On Tue, Oct 15, 2013 at 10:26 AM, Julien Cigar <jcigar@ulb.ac.be> wrote:
for two reasons:
- some of the overhead of bgwriter and checkpoints is more or less linear in the size of shared_buffers, for example it could be possible that a large quantity of data could be dirty when a checkpoint occurs).
- the OS cache is also being used for reads and writes, the larger shared_buffers is, the more you risk double buffering (same blocks in the OS cache and in the database buffer cache).
Excellent. Thank you for the information. My suspicion has always been that the shared_buffers are "level 1 cache", so it seems to me that you'd want that to be large enough to hold your entire database if you could. However, I'm now realizing that I was _also_ assuming the IPC shared memory was also being locked via mlock to prevent swapping it out, and I'm now getting the feeling that this isn't true, which means the double buffering could lead to swap space use on buffer cache pressure...which I do occasionally see in ways I had not expected.

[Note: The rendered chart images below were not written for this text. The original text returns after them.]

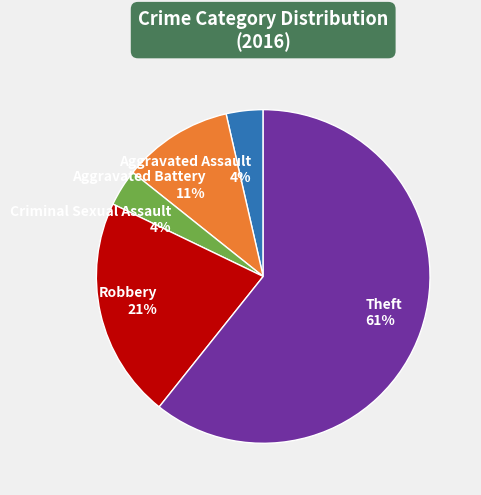

Is the sum of Robbery and Theft greater than half?

Yes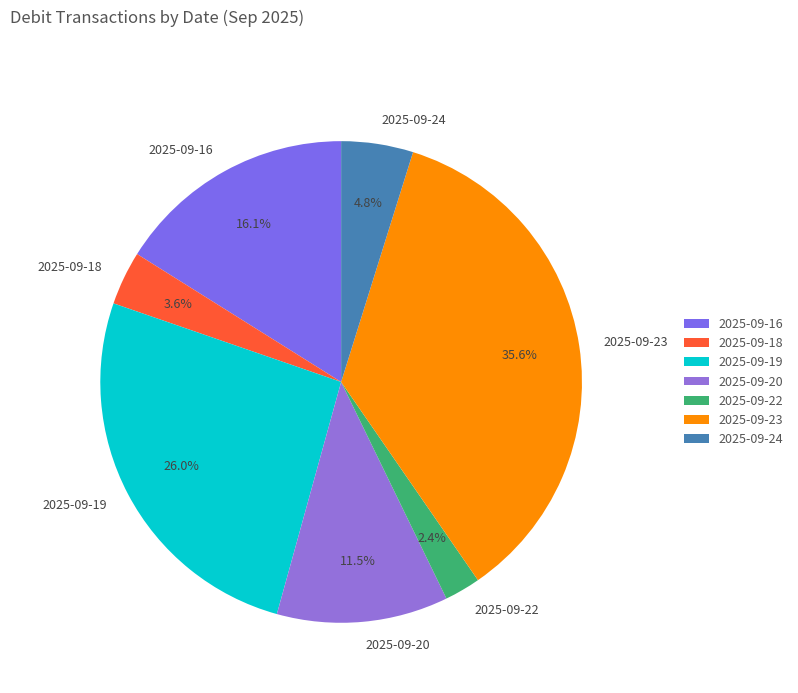

Which category has the biggest portion of the pie?

2025-09-23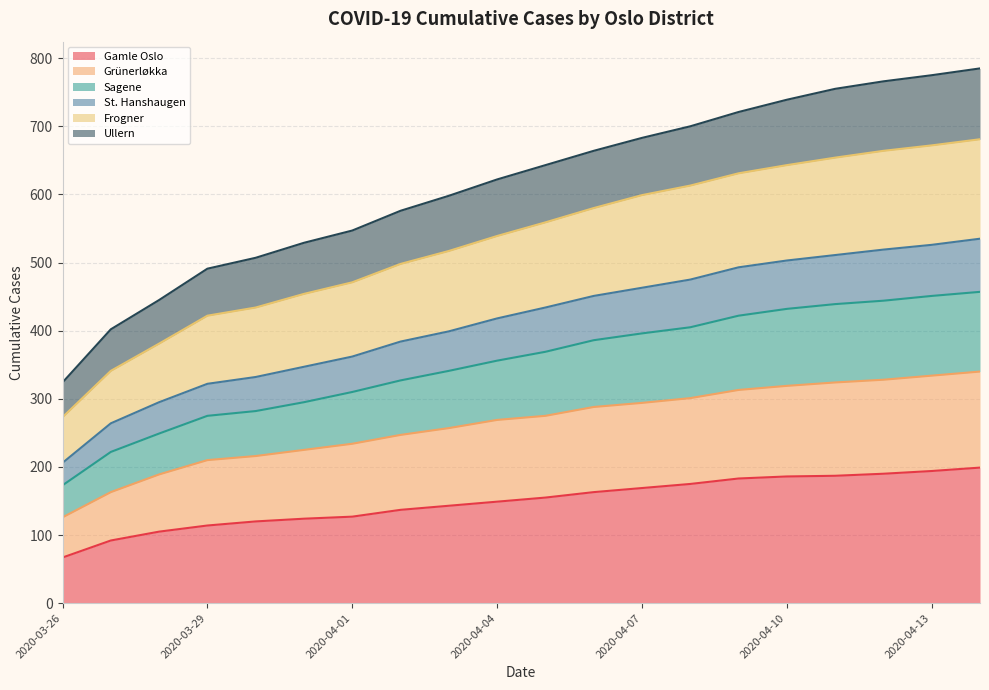

True or false: Gamle Oslo and Frogner intersect in this chart.

False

We do streaming replication and also store them for snapshot PITR backups, so I am intimately familiar with our write load, and I can say it is pretty low (we ship a 16MB WAL file about every 10-15 minutes during our busiest times).
That said, I can see how an import that is doing a bunch of writes could possibly spread those over a large area that would then consume a lot of CPU on the writer and checkpoint; however, I do not see how either of those would cause 40-60 different postgres backgroud processes (all running a normally "light query") to spin off into oblivion unless the write work load is somehow threaded into the background workers (which I'm sure it isn't). So, I think we're still dealing with a spinlock issue.
We're going to upgrade to 9.1.10 (with debug symbols) Thursday night and add another 64GB of RAM. I'll tune shared_buffers down to 2GB at that time and bump effective_cache_size up at the same time. My large history of sar data will make it apparent pretty quickly if that is a win/lose/tie.
If we have another spike in production, we'll be ready to measure it more accurately.